From what I hear, they’ve all settled on letting prisoner 65404 decide. Hey, that’s you!
Ah, alright. But that’s still not really intrinsically about countability vs. uncountability; I mean, you picked a very specific case you could handle, which just coincidentally happened to be countable. Countability vs. uncountability was a red herring for your point. But whatever; I understand now why you were making the emphasis you did.
That’s correct; it may lack a (finite) definition in English (or whatever language).
The axiom of choice shows that there exists a (deterministic) strategy which, if the prisoners followed it, would guarantee a win. That is, it shows that winning strategies exist. Whether any of those strategies are definable in English or not is a separate question.
But, if you are particularly concerned with that separate question, what we know is this: If we allow non-deterministic strategies, I can define in English the strategy “Have Prisoner 1 pick, at random, one of the winning deterministic strategies. Then have him communicate it to the other prisoners. Then have them all follow it.”
Of course, there is the question of how he is to communicate it to the other prisoners. He probably couldn’t do it in (a finite amount of) English. But, then, part of the problem is that a finite amount of English won’t give him enough time to simply specify the strategy in full (“Our representative sequences are <white, white, white, white, …>, <black, white, white, black, white, white, …>, <black, black, black, white, white, …>, …”). But these guys are supposed to be able to manipulate infinite information like silly putty. Who cares if they can’t communicate the whole thing in a finite string of English? Let them use an infinite string of English. Or, let him just grab a suitably infinite number of black and white pebbles, lay them on the table to form the representative sequences, and have everyone look at it. Or whatever.
Heh, took me a while to understand the significance of 65404. Anyway, like I said, what I would do is pick, at random, one of the winning deterministic strategies (the axiom of choice proves that these exist, while staying mum on the matter of their English-definability). Then, I’ll grab a whole shitload of pebbles and show everyone the strategy without saying a word. (No one’s tying my hands and forcing me to communicate using only short bursts of English).

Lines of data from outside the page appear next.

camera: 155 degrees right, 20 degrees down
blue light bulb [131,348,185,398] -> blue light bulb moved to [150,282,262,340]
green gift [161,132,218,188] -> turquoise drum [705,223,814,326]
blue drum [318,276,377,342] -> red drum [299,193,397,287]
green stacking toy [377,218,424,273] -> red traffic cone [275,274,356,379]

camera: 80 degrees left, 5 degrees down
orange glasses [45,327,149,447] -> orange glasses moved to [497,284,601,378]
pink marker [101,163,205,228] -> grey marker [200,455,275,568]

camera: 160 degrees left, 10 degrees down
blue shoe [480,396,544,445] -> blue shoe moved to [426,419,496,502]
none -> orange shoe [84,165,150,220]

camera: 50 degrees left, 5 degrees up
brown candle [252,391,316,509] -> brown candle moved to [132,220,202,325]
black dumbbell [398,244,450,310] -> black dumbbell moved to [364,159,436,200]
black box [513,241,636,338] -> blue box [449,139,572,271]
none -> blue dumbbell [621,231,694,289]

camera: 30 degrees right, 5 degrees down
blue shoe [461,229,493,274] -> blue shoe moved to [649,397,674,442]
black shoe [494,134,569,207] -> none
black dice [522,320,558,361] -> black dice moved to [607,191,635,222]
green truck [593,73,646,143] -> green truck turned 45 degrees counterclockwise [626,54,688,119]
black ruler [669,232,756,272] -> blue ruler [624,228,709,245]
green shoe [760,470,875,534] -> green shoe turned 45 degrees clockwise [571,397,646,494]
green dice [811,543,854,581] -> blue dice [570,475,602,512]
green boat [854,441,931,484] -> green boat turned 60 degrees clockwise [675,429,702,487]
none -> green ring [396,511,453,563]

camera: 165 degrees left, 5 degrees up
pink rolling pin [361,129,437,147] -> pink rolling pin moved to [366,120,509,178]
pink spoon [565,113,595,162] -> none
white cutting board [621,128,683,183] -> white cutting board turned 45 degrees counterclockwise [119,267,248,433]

I don’t mean to say that it’s not also interesting to investigate questions like “What could the prisoners do if they were restricted to ‘finitely-definable’ deterministic strategies?” or “What could they do if they could only communicate ‘finitely-definable’ quantities?”. Indeed, it’s even interesting to investigate questions like “What could the prisoners do if they couldn’t act on the entire infinitude of labels in front of them at once, but, instead, had to each act, in the end, on only finitely much information?”.
And your instinct that the infinitely many arbitrary many choices being made can’t be handled by any finite rule is a good one, in the sense that it’s actually provable that, in the usual formal language of set theory, no finite term defines such a thing. Indeed, even if terms carrying out countable infinities of choices were present, this would still be true. So, in many ways, your instincts were accurate.
But I also think it’s interesting how, in the “These prisoners can manipulate infinities like silly putty” formulation, the game is winnable. I hope you can appreciate that, on this not-unreasonable reading of the problem, the solution I’ve outlined works out fine.
Accidentally elided words reinstated in bold.